Private Heizungen sollen von Gasengpässen nicht betroffen sein
ahe Brüssel
Angesichts möglicher Kürzungen von Gaslieferungen aus Russland will die EU-Kommission ein Sparprogramm starten, das möglichst sofort beginnen soll. Eine solche „koordinierte Bedarfsreduzierung“ sei der Schlüssel zur Minimierung von Kosten und Unterbrechungen später im Jahr, heißt es in dem Richtlinienentwurf für die Mitgliedstaaten, den die Behörde nächste Woche vorstellen will und der der Börsen-Zeitung vorab vorliegt. Einen Fokus beim Einsparen von Gas will die Kommission auf das Heizen und Kühlen legen. So soll es die Verpflichtung geben, in öffentlichen Gebäuden das Heizen auf 19 Grad und das Kühlen auf 25 Grad zu begrenzen, sofern dies technisch machbar ist.
Bislang wurden rund 40% der EU-Gasnachfrage aus Russland gedeckt. Laut Kommission betragen die Gaslieferungen aus Russland aktuell weniger als 30% des Durchschnitts der letzten Jahre. Teilweise sei dies auf Bemühungen zurückzuführen, die Gasversorgung aus anderen Quellen zu steigern, etwa durch flüssiges Erdgas (LNG). Aber teilweise sei diese Kürzung auch „das Ergebnis plötzlicher, ungerechtfertigter und einseitiger Maßnahmen von Gazprom“ gewesen.
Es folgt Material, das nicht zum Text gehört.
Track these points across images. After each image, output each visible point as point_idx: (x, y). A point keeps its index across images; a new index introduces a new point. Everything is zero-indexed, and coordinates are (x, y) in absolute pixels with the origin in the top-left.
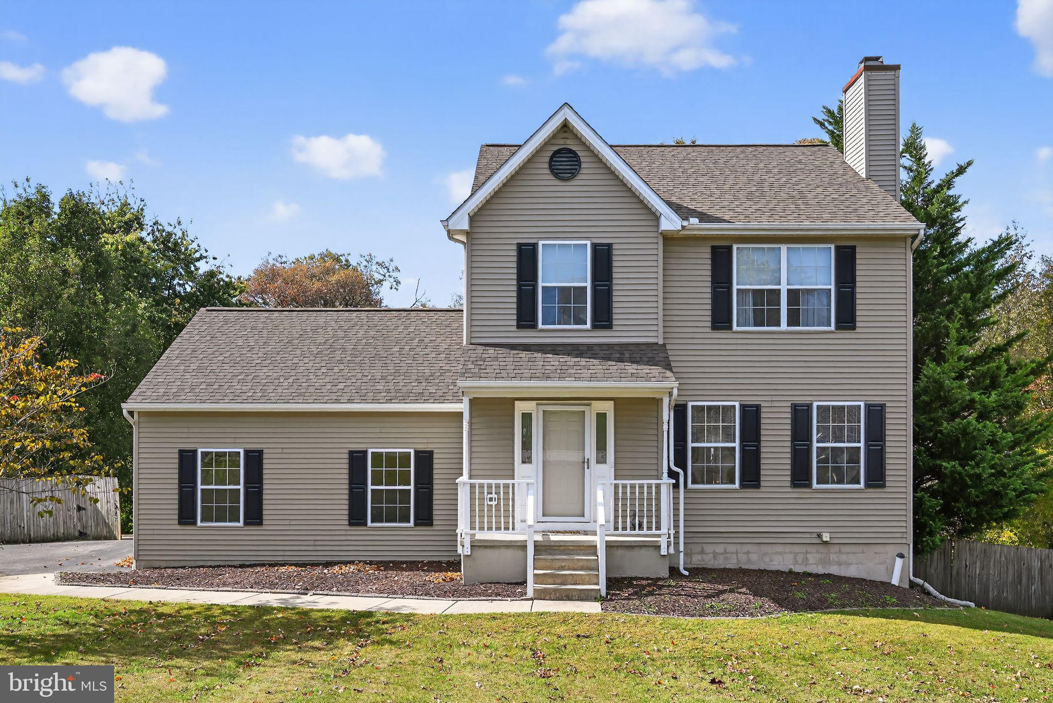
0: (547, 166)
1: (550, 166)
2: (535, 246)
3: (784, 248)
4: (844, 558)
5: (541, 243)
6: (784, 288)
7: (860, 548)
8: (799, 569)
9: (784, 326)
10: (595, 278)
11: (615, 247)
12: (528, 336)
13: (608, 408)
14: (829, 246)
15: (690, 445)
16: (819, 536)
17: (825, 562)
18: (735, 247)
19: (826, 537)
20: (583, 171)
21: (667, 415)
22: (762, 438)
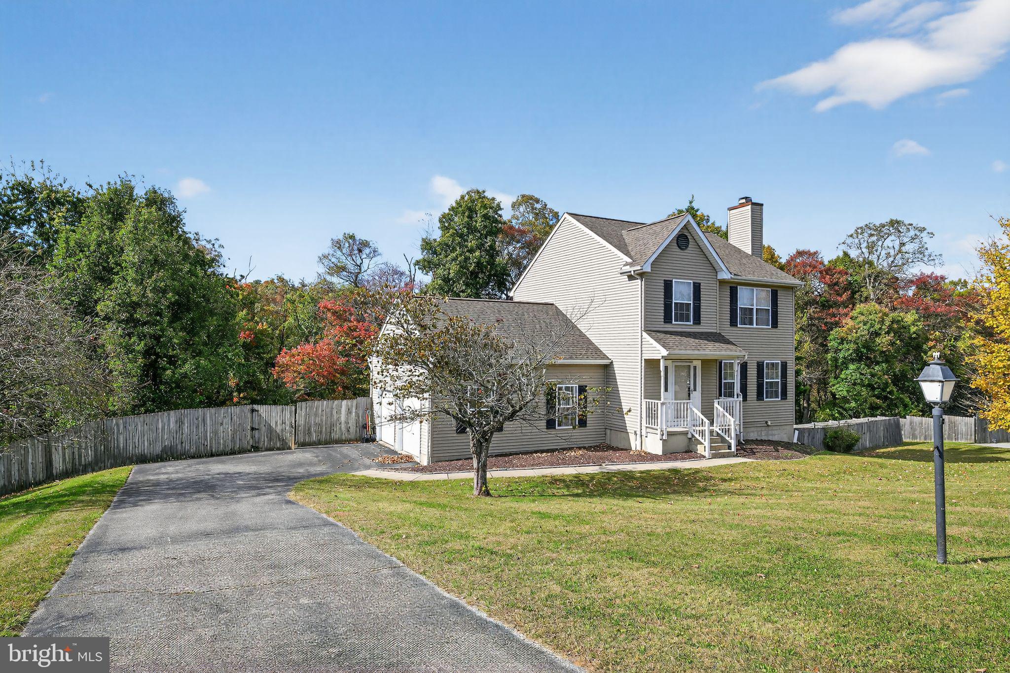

Die europäischen Staats- und Regierungschefs hatten die EU-Kommission bereits zweimal aufgefordert, einen Notfallplan für den Fall von Lieferausfällen auszuarbeiten. Die Leitlinien enthalten nun auch Kriterien für die Priorisierung des Verbrauchs, sollte es zu Gasengpässen kommen. Die Kommission stellte klar, dass „geschützte Kunden“, zu denen private Haushalte gehören, für weniger als 37% des gesamten EU-Gasverbrauchs stehen. Simulationen hätten gezeigt, dass diese Gruppe erst einmal nicht von großflächigen Störungen betroffen wäre. Haushalte, Fernwärme und bestimmte soziale Dienstleistungen würden bei der Gasversorgung als Letzte eingeschränkt. „Die Versorgung mit Heizgas ist somit durch die aktuelle EU-Versorgungssicherheitsverordnung gewährleistet.“
Nach Ansicht der Kommission könnten in der Industrie rund 10% der Gasnachfrage eingespart werden. Allerdings müssten auch hier kritische Unternehmen und Branchen verschont bleiben. Bei der Priorisierung des Gasverbrauchs schlägt die Behörde daher vier Kriterien vor, die jeweils geprüft werden sollten: Vorrang sollten daher Unternehmen oder Organisationen haben, die für das reibungslose Funktionieren der Gesellschaft von entscheidender oder strategischer Bedeutung sind. Solche Sektoren könnten Gesundheit, Sicherheit, Verteidigung und Umwelt sein. Zudem müssten die grenzüberschreitenden Lieferketten beachtet werden – ebenso wie mögliche Substitutionsmöglichkeiten und Schäden, die ein Gasausfall in der Produktion anrichten würde.
Die Kommission unterstützt nachdrücklich Verfahren wie Auktionen, um Anreize für eine Reduzierung des Verbrauchs bei industriellen Verbrauchern zu setzen. Diese könnten auf grenzüberschreitender Ebene organisiert werden. Zu den ähnlichen marktbasierten Maßnahmen, die bereits in den nationalen Notfallplänen vorgesehen seien, gehören auch „unterbrechbare Verträge“, bei denen im Voraus finanzielle Ausgleiche festgelegt werden. Potenziale sieht die EU-Kommission auch durch einen Wechsel von Brennstoffen, etwa in der Stromerzeugung. Die Behörde plädierte dafür, geplante Abschaltungen von Atomkraftwerken ebenso zu verschieben, wie Umstellungen von Kohle auf Gas.